Excerpt provided ->
::::::::
Armin Shimerman (born November 5, 1949) is an American actor and author.

Early life
Shimerman was born into a Jewish family in Lakewood, New Jersey, on November 5, 1949, the son of accountant Susan and house painter Herbert Shimerman. When he was 15, he moved with his family to Los Angeles, where his mother enrolled him in a drama group in an effort to expand his social circle. He attended Santa Monica High School and was active in drama. As a senior, he played leading roles in school productions of Hamlet, The Crucible, and The Skin of Our Teeth before graduating in 1967. After graduating from UCLA, he was selected to apprentice at the Old Globe Theater in San Diego. He began pursuing a career in theater and eventually moved to New York City, where he was a member of the Impossible Ragtime Theater. Returning to Los Angeles, he took roles in two CBS series to launch his television acting career.

Career

Acting

Television

Shimerman is known for his work as the Ferengi bar owner Quark in the long-running television series Star Trek: Deep Space Nine, though his involvement with the Star Trek franchise began with appearances as other Ferengi characters in the Star Trek: The Next Generation episodes "The Last Outpost" and "Peak Performance". As the character Quark, Shimerman became one of Star Trek's most widely known characters, and he appeared several times on the cover of TV Guide, either with other actors or alone as part of a collector's series. He says that his favorite episode of Deep Space Nine is "Little Green Men" as it was the only episode where he is shown captaining a ship.

Along with Patrick Stewart, Marina Sirtis, Jonathan Frakes, and John de Lancie, he is one of only a few actors to play the same character on four or more different Star Trek series. He played Quark in Star Trek: The Next Generation, Star Trek: Deep Space Nine, Star Trek: Voyager, and Star Trek: Lower Decks. He reprised the role of Quark in the 1998 film Star Trek: Insurrection, but only in deleted scenes.

In addition to Star Trek, Shimerman has had roles as Pascal on Beauty and the Beast and as Principal Snyder in 19 episodes of Buffy the Vampire Slayer. He has also starred as Anteaus in Stargate SG-1 as one of the Nox, an evil wizard in Charmed, appeared as Stan the caddy in an episode of Seinfeld and as Dr. Patemkin on Leverage.

Shimerman has appeared in the first 7 episodes as Judge Brian Hooper in the third season of Boston Legal, joining fellow Star Trek actors William Shatner, René Auberjonois, and Ethan Phillips. His character even shared a scene with Auberjonois, with the strife between the two characters reminiscent of the conflict between Shimerman's Quark and Auberjonois's Odo.
::::::::
Extracted data ->
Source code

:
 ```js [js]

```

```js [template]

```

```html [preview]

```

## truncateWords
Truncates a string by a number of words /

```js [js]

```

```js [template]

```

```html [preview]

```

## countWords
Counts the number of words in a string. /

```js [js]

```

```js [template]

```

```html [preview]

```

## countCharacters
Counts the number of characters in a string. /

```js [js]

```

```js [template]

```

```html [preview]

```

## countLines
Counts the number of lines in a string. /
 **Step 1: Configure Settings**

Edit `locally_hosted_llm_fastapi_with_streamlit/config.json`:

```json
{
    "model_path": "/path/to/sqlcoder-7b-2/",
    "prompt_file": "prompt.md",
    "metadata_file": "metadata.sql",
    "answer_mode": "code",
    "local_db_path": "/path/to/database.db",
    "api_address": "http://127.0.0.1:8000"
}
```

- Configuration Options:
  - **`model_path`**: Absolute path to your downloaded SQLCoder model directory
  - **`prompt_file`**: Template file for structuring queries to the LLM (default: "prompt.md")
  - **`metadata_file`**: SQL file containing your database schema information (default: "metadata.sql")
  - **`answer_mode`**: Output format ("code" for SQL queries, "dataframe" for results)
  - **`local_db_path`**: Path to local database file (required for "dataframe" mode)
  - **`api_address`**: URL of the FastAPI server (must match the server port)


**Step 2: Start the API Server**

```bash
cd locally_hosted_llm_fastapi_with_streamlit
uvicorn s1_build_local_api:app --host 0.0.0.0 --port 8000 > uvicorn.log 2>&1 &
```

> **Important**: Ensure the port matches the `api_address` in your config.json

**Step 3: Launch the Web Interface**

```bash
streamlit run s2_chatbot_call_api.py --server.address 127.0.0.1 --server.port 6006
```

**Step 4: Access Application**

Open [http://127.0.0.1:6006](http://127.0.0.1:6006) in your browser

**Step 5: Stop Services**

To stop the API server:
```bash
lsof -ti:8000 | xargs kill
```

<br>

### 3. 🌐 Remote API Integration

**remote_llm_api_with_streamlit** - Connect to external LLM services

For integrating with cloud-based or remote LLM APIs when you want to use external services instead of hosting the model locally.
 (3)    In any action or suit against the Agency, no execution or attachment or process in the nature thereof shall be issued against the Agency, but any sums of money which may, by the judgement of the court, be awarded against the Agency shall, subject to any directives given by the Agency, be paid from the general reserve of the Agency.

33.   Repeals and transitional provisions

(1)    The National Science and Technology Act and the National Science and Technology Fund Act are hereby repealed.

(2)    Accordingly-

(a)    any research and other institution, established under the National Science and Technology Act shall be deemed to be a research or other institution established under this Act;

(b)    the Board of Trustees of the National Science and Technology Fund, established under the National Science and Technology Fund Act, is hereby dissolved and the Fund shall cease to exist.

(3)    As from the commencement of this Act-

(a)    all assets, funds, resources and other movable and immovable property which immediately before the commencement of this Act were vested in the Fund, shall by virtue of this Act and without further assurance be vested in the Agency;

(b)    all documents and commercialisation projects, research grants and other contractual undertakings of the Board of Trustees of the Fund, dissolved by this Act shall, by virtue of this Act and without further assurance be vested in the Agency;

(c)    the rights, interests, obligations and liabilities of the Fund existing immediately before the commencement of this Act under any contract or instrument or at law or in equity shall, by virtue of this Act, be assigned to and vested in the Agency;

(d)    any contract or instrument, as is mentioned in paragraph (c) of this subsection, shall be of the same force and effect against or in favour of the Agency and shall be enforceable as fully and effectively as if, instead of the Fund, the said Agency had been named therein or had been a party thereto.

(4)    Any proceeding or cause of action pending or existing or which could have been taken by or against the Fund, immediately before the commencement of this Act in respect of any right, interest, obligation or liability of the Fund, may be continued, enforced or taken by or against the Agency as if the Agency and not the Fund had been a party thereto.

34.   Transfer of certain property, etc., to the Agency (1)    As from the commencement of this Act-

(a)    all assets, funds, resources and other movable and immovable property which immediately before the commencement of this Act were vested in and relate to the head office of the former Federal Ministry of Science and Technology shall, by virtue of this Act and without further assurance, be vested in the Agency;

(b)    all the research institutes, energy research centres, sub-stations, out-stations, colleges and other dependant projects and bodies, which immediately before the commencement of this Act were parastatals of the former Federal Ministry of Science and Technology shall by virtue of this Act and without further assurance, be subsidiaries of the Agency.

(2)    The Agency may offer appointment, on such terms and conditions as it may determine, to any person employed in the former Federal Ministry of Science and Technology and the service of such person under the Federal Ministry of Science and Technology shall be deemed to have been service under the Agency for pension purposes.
::::::::
Task requirements ->
[a] Answer each question from the Armin Shimerman article:
(i) Which high school did Shimerman attend?
(ii) Which Deep Space Nine episode does he call his favorite?
(iii) In how many episodes of Buffy the Vampire Slayer did he play Principal Snyder?
[b] Return the part of the Armin Shimerman article that opens with the words containing "In addition to" and closes with "and Auberjonois's Odo.".

Answers per task ->
[a]
(i) Santa Monica High School
(ii) "Little Green Men"
(iii) 19

[b]
In addition to Star Trek, Shimerman has had roles as Pascal on Beauty and the Beast and as Principal Snyder in 19 episodes of Buffy the Vampire Slayer. He has also starred as Anteaus in Stargate SG-1 as one of the Nox, an evil wizard in Charmed, appeared as Stan the caddy in an episode of Seinfeld and as Dr. Patemkin on Leverage.

Shimerman has appeared in the first 7 episodes as Judge Brian Hooper in the third season of Boston Legal, joining fellow Star Trek actors William Shatner, René Auberjonois, and Ethan Phillips. His character even shared a scene with Auberjonois, with the strife between the two characters reminiscent of the conflict between Shimerman's Quark and Auberjonois's Odo.